Lorsque les chercheurs ont testé leur chatbot d'IA avec le chiffrement Borg, Megyesi et ses collègues ont constaté qu'il pouvait traduire et décoder un extrait de 500 symboles en un peu plus de 29 minutes. Il a même fourni une traduction en anglais. Il a également documenté le processus et expliqué la plausibilité de la solution. Ceci est important pour s'assurer que l'IA ne souffre pas d'hallucinations ou n'invente pas d'interprétations.

L'équipe a également testé récemment le système avec deux autres chiffrements qu'elle avait déjà décodés, représentant différentes périodes historiques, langues, types de codes secrets et niveaux de complexité. Le système les a déchiffrés rapidement lui aussi, démontrant ainsi sa capacité à traiter un large éventail de chiffrements.

« L'IA est surtout utile en matière d'échelle, de vitesse, de découverte de modèles et d'intégration des tâches », explique Megyesi.

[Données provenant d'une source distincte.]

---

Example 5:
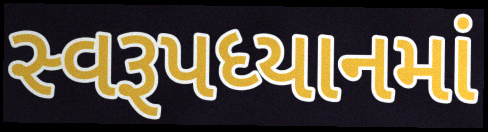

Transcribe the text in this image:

સ્વરૂપધ્યાનમાં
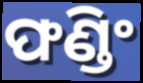
ଫଣ୍ଡିଂ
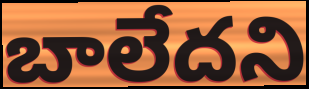
బాలేదని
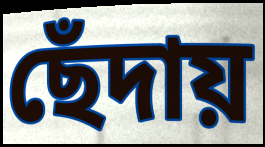
ছেঁদায়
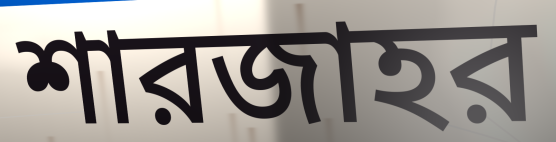
শারজাহর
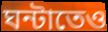
ঘন্টাতেও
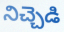
నిచ్చెడి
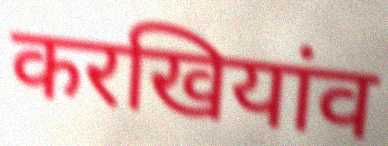
करखियांव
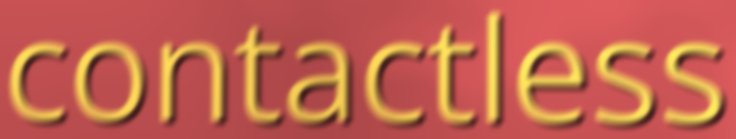
contactless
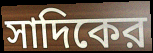
সাদিকের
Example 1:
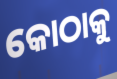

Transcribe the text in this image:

କୋଠାକୁ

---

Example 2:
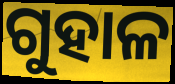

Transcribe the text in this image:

ଗୁହାଳ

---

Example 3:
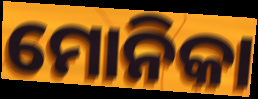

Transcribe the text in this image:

ମୋନିକା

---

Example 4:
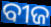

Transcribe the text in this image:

ବୀଜ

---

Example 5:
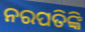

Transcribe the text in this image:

ନରପତିଙ୍କି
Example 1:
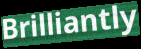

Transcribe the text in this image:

Brilliantly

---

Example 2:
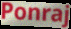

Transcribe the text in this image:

Ponraj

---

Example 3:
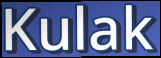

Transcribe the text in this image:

Kulak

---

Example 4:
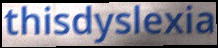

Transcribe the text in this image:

thisdyslexia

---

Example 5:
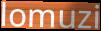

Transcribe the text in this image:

lomuzi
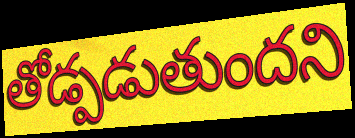
తోడ్పడుతుందని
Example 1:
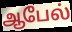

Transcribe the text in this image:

ஆபேல்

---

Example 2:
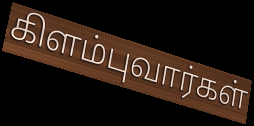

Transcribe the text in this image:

கிளம்புவார்கள்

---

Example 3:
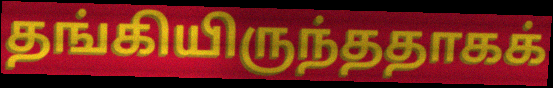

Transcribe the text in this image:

தங்கியிருந்ததாகக்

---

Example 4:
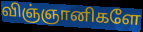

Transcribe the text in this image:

விஞ்ஞானிகளே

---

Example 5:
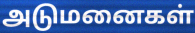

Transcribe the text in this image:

அடுமனைகள்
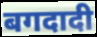
बगदादी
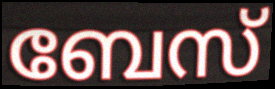
ബേസ്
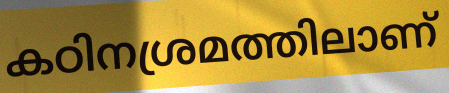
കഠിനശ്രമത്തിലാണ്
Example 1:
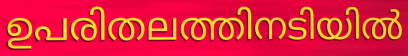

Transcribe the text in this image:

ഉപരിതലത്തിനടിയിൽ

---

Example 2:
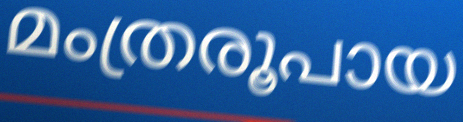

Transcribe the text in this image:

മംത്രരൂപായ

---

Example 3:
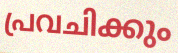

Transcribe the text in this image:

പ്രവചിക്കും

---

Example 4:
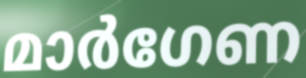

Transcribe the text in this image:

മാർഗേണ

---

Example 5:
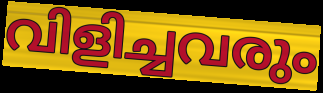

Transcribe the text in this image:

വിളിച്ചവരും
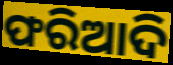
ଫରିଆଦି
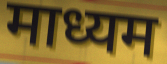
माध्यम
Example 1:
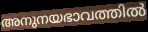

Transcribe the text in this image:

അനുനയഭാവത്തിൽ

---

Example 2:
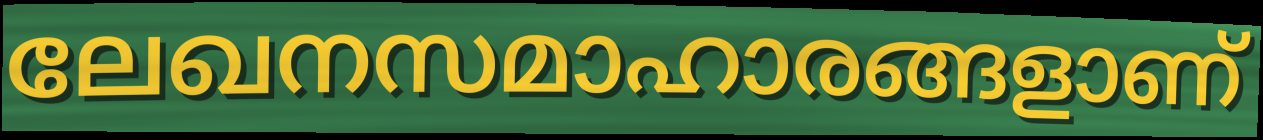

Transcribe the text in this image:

ലേഖനസമാഹാരങ്ങളാണ്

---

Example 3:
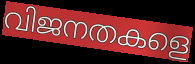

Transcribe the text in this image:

വിജനതകളെ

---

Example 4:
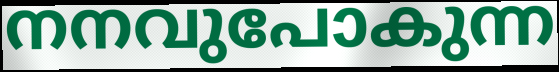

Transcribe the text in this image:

നനവുപോകുന്ന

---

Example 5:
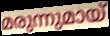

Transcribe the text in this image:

മരുന്നുമായ്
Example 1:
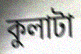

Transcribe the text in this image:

কুলাটা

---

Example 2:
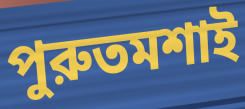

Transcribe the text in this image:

পুরুতমশাই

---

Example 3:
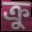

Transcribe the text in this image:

ক্রু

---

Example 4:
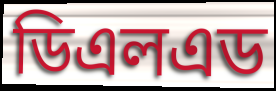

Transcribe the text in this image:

ডিএলএড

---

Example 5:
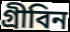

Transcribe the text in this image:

গ্রীবিন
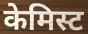
केमिस्ट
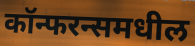
कॉन्फरन्समधील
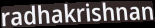
radhakrishnan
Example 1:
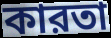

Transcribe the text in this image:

কারতা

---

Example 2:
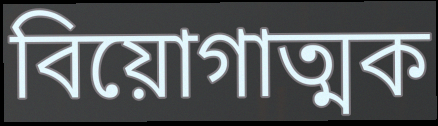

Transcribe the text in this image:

বিয়োগাত্মক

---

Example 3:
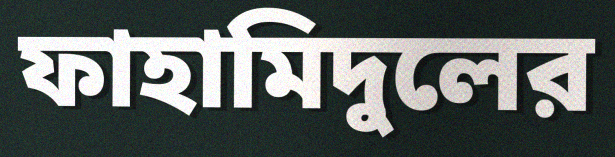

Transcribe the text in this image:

ফাহামিদুলের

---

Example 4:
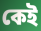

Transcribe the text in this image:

কেই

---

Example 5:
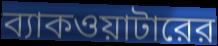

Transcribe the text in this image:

ব্যাকওয়াটারের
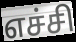
எச்சி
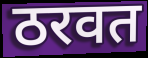
ठरवत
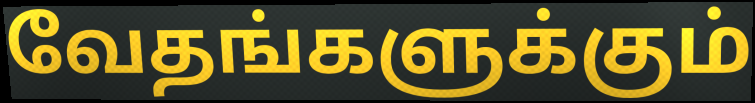
வேதங்களுக்கும்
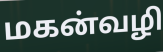
மகன்வழி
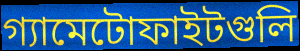
গ্যামেটোফাইটগুলি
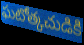
ఘటోత్కచుడికి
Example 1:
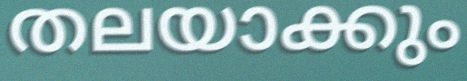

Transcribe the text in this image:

തലയാക്കും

Ces outils d'intelligence artificielle pourraient s'avérer essentiels pour déchiffrer des codes historiques restés jusqu'à présent indéchiffrables. Ils seront également d'une grande aide pour le déchiffrement de textes anciens écrits dans des alphabets aujourd'hui illisibles. Le disque de Phaistos, vieux de 4 000 ans et découvert en Crète, demeure par exemple indéchiffrable, tout comme le « linéaire A », une forme ancienne de la langue grecque.

« Ce qui me passionne, ce n'est pas seulement la possibilité de résoudre une énigme historique précise, mais aussi la perspective de créer des méthodes qui puissent aider les chercheurs dans de nombreux cas différents », déclare Megyesi.